Surprisingly, participants in the first and second groups who also happened to be "high ruminators"-meaning people who think very deeply about upsetting situations-reported greater emotional distress in follow-up sessions eight months later.

令人惊奇的是,同样也是"好思考的"第一二组的参与者--指的是会对自己的苦恼处境反复思考的人--在八个月后的随访会议中低落情绪也更多。

The researchers suspect that for those people who naturally tend to dwell, writing about a painful breakup may actually prolong the agony. "This study is important because it challenges our notions about what might be the thing to do to promote healing after a divorce," lead author David Sbarra, PhD, a psychological scientist at the University of Arizona, told ScienceDaily when the study first came out. "It makes us reconsider the things we do to try to put our lives back together."
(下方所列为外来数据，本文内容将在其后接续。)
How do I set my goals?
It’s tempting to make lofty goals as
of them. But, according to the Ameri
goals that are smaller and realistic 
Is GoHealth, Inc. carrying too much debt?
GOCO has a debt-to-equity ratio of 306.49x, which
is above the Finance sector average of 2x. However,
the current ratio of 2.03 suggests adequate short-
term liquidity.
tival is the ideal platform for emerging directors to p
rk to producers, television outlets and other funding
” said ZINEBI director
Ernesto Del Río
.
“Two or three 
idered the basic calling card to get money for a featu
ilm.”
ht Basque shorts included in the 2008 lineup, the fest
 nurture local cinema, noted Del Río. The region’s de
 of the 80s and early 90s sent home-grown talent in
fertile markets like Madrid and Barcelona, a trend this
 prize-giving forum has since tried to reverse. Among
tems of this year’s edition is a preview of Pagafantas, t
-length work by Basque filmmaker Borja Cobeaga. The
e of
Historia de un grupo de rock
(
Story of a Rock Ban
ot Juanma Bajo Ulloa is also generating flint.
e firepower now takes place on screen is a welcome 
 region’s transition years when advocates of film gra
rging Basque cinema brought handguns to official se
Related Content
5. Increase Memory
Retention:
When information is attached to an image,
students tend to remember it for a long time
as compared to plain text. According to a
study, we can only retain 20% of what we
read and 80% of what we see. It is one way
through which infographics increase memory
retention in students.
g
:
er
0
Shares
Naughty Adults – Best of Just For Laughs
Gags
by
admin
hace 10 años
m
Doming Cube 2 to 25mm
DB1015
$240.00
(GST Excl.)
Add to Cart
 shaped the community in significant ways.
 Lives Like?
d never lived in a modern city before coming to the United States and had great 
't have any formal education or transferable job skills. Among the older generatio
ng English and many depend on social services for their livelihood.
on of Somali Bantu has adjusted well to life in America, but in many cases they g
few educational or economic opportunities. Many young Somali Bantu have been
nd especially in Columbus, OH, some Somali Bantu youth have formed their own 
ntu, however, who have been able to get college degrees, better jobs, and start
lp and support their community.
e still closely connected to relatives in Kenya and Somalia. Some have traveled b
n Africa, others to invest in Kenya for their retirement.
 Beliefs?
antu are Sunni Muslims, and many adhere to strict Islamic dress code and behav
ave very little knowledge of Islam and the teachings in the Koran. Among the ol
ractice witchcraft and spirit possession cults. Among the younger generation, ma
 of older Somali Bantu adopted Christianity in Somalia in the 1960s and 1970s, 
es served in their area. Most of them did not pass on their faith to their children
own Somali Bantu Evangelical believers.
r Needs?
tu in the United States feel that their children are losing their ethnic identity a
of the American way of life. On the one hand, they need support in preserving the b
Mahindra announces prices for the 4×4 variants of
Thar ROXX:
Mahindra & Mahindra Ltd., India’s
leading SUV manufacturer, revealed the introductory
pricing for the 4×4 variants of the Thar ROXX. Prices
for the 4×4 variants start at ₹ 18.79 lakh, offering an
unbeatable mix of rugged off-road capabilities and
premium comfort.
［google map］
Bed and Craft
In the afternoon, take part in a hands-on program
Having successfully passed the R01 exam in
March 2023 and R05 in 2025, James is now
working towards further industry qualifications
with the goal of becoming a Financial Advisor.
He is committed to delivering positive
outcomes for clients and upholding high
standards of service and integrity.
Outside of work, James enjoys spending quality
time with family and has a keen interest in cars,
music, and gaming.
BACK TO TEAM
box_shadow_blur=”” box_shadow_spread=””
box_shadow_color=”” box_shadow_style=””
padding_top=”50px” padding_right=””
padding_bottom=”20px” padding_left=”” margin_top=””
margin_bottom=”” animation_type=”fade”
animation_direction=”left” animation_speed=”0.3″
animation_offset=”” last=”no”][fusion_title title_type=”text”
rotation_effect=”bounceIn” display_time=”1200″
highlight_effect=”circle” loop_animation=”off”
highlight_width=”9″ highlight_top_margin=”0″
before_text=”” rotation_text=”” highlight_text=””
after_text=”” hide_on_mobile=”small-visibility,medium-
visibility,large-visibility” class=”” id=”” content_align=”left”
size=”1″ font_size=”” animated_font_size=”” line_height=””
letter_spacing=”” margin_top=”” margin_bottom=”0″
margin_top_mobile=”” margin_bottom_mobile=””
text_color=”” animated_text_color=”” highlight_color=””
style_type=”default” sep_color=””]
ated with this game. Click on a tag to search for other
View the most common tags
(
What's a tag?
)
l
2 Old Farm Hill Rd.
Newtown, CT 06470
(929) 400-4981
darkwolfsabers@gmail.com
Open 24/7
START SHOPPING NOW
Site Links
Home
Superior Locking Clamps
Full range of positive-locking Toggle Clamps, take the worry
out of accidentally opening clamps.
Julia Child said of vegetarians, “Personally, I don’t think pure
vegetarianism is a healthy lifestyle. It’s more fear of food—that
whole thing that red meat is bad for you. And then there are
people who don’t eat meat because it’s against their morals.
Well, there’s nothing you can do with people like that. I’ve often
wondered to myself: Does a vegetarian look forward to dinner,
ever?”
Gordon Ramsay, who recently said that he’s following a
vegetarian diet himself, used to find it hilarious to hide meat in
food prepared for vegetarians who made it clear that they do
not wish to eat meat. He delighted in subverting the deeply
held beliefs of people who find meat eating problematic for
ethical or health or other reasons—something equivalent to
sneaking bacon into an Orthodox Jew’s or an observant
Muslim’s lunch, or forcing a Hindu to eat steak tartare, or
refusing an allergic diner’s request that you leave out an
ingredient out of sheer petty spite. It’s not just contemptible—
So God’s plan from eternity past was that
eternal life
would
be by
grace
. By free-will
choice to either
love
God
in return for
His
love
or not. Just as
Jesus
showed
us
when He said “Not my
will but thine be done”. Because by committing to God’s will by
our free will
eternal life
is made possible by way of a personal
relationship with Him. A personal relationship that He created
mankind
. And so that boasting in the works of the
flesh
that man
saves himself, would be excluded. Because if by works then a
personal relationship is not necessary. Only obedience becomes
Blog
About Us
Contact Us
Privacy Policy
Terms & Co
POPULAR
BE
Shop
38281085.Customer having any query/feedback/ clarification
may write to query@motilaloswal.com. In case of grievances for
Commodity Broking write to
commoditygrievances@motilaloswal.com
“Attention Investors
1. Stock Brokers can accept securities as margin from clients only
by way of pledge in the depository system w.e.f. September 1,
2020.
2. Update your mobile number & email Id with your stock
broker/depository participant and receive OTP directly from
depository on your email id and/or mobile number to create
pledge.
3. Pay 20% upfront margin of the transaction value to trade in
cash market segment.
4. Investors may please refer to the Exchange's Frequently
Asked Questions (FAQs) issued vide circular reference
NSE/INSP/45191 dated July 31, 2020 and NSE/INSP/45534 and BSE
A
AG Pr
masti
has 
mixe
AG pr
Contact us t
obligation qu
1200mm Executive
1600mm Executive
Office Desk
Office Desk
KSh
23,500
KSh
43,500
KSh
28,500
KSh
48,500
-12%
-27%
研究人员怀疑对于那些原本就倾向思考的人来说,将痛苦的分手过程写下来可能真的会延长自己的痛苦。"这项研究很重要,因为它挑战了我们的概念,即有关离婚后做什么事情才会疗伤的概念。" 该研究刚发表时,首席作家大卫·斯巴拉在接受《每日科学》访问时说道,大卫是亚利桑那大学的心理科学家,"它让我们重新思考我们为了过回原本的生活而去做的那些努力。"

For t, the healthiest strategy might really be to shake it off.

对于泰勒·斯威夫特而言,最健康的策略可能就是摆脱掉分手一事。